Extracted records:

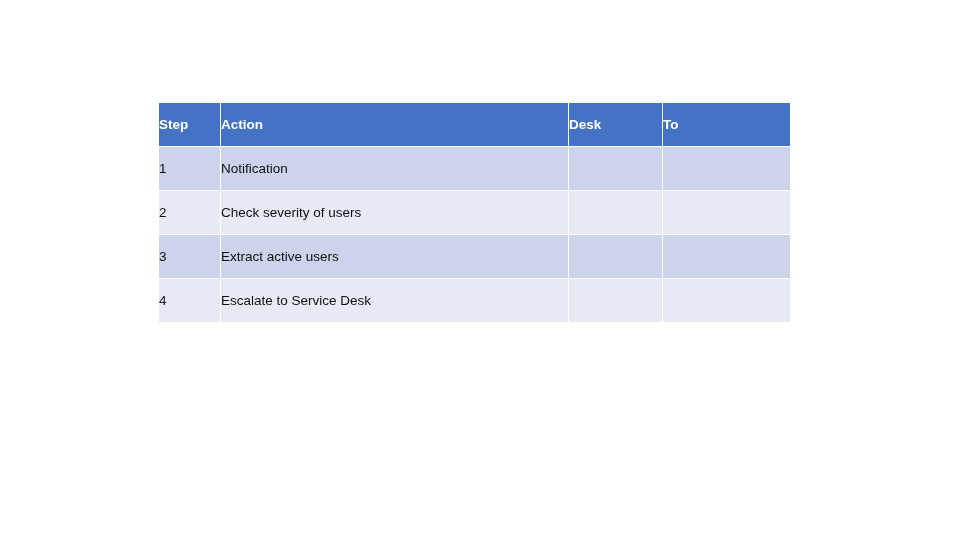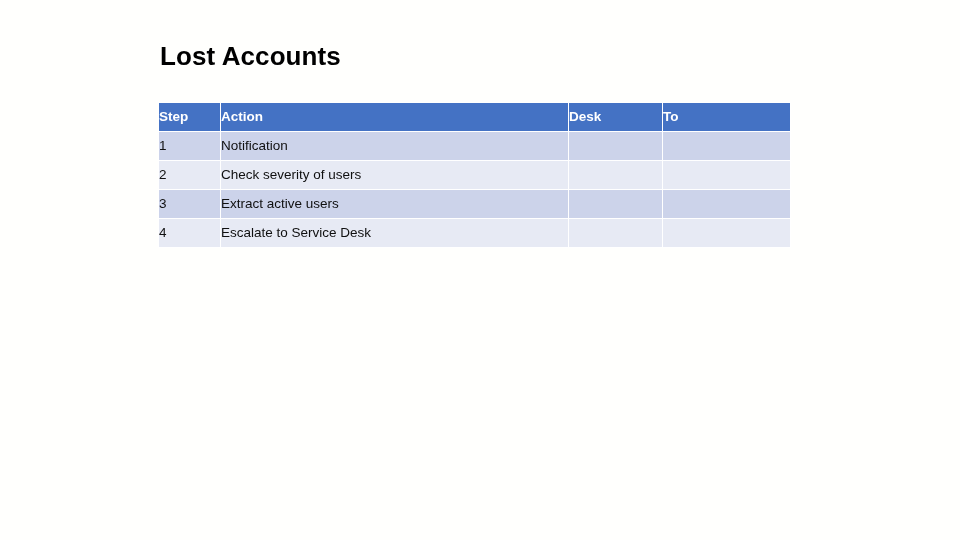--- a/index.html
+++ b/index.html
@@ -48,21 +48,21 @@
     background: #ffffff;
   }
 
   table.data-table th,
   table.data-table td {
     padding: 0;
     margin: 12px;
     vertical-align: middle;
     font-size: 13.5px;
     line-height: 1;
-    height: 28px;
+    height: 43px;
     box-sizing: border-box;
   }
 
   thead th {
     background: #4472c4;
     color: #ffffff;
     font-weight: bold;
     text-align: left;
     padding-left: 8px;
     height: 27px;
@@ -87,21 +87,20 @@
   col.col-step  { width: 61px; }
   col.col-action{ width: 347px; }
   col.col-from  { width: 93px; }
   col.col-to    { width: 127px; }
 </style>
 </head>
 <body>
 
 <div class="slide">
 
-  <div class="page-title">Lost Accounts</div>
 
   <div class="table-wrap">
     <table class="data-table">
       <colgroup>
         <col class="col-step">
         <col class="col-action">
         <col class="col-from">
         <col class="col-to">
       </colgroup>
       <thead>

---

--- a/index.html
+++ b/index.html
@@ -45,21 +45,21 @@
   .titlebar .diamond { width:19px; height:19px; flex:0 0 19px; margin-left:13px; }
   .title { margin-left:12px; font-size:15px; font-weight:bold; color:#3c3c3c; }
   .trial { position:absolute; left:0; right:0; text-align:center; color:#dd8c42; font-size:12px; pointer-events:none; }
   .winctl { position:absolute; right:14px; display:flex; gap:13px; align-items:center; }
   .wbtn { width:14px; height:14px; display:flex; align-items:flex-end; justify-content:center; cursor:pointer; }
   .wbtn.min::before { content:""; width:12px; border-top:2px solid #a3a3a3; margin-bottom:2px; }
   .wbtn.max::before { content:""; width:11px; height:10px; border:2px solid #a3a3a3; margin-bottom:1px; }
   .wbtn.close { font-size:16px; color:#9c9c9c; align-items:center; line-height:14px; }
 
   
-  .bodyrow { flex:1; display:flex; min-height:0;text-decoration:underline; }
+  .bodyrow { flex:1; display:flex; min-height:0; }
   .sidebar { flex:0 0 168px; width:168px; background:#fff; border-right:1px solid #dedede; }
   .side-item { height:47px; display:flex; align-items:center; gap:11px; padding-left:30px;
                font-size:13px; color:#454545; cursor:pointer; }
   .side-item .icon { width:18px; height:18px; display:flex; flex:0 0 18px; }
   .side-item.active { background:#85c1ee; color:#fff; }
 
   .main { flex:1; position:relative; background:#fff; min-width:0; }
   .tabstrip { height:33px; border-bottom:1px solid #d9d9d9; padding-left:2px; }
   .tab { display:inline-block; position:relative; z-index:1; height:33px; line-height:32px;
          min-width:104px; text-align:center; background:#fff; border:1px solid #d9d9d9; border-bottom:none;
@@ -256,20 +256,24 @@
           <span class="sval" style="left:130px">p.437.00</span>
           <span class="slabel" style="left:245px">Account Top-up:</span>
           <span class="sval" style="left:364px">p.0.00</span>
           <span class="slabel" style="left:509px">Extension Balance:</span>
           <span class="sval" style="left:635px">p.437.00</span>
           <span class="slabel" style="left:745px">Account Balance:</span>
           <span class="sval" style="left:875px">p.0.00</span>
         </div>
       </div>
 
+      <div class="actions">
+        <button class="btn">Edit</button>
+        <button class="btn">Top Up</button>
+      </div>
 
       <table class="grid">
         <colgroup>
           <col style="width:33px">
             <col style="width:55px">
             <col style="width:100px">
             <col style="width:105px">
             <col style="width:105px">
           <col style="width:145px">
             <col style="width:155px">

* * *

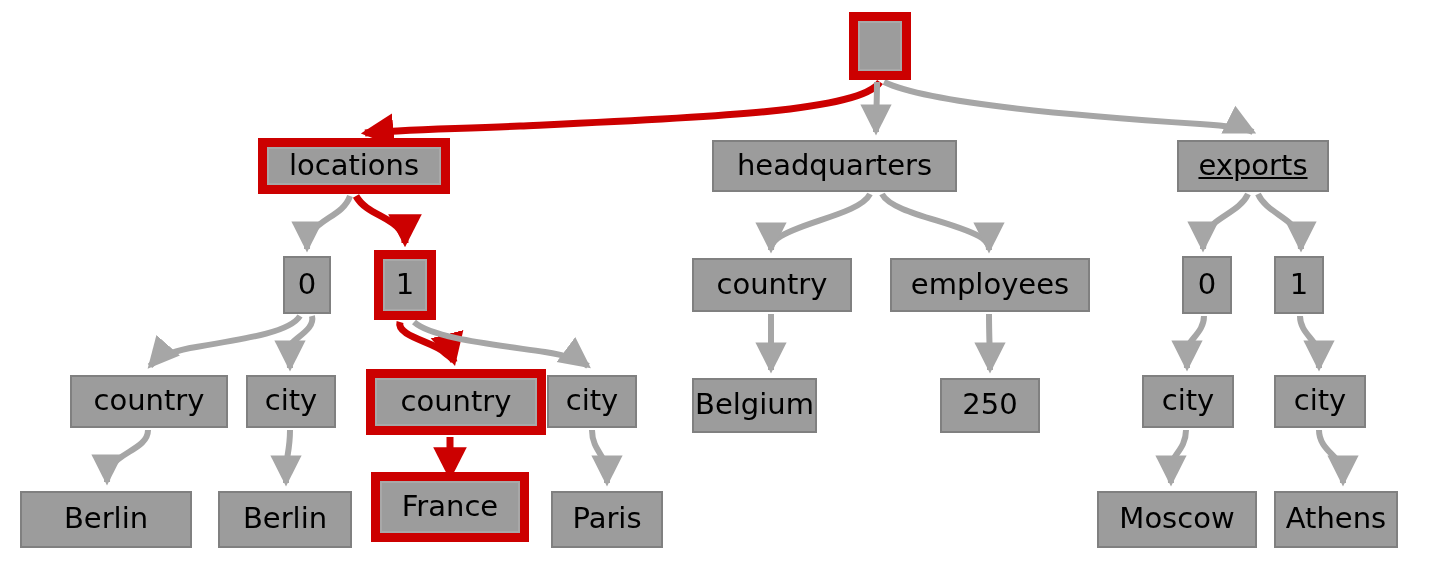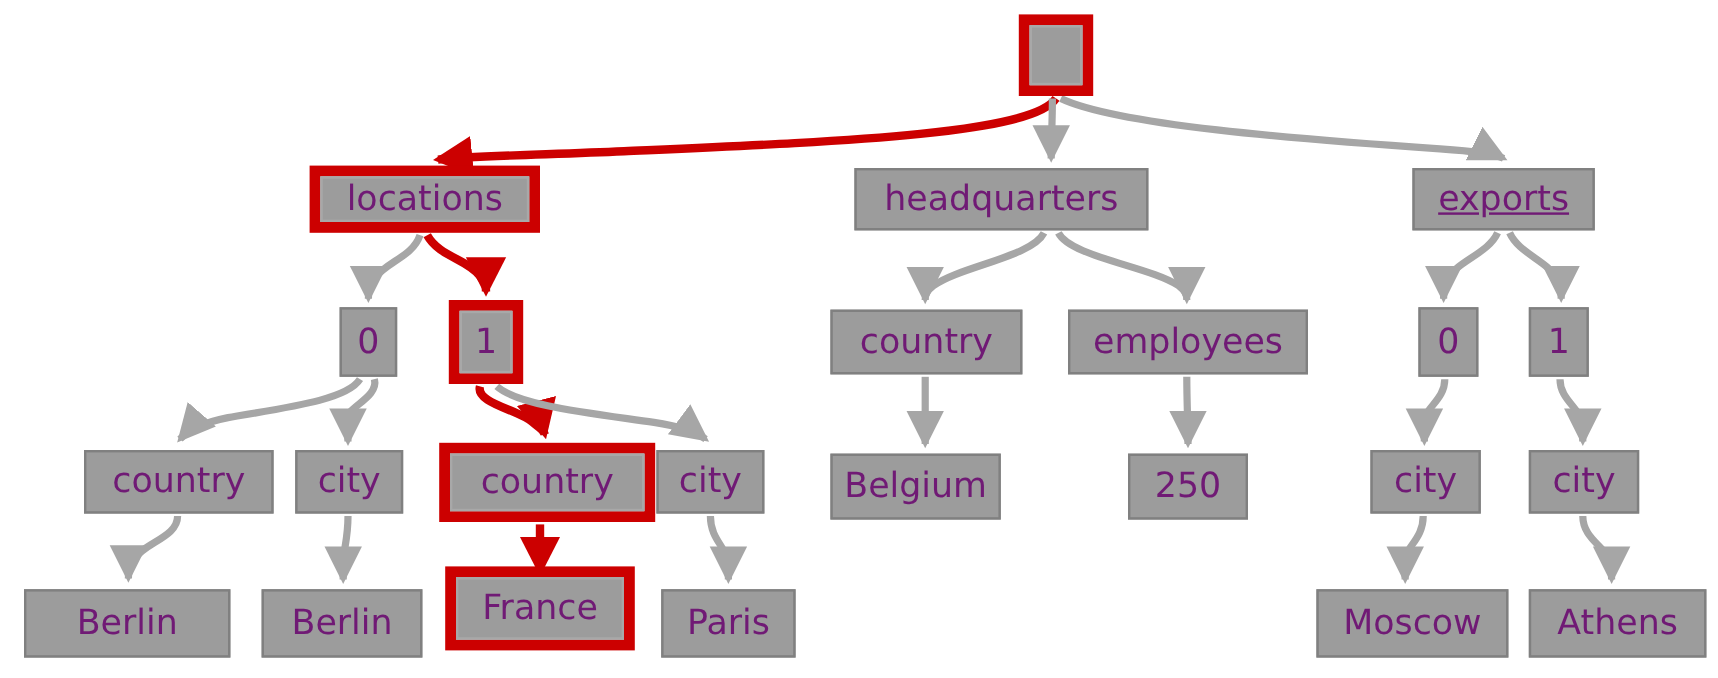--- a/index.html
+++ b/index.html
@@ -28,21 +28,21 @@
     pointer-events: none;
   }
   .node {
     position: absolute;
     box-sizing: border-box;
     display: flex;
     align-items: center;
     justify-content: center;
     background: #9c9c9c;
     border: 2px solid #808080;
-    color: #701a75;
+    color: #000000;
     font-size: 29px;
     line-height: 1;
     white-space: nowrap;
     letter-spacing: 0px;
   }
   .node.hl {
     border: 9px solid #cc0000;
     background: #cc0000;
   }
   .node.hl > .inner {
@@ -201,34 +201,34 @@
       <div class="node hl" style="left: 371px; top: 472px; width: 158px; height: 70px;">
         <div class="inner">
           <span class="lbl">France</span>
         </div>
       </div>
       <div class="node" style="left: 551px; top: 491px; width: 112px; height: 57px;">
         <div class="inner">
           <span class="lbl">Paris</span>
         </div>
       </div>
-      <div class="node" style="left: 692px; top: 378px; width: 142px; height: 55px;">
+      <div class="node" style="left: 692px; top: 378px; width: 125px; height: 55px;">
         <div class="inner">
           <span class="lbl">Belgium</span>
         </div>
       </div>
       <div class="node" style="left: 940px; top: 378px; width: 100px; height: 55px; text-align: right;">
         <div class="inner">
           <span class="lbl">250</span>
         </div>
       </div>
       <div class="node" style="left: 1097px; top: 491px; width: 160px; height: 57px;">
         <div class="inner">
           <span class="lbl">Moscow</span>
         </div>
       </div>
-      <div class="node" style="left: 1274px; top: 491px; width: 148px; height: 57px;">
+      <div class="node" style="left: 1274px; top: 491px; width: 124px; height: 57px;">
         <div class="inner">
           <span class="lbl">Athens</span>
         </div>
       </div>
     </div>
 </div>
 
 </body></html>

Your task: In the records above, some lines hold the word "data"; copy each such line.

Written answer:
   table.data-table th,
   table.data-table td {
     <table class="data-table">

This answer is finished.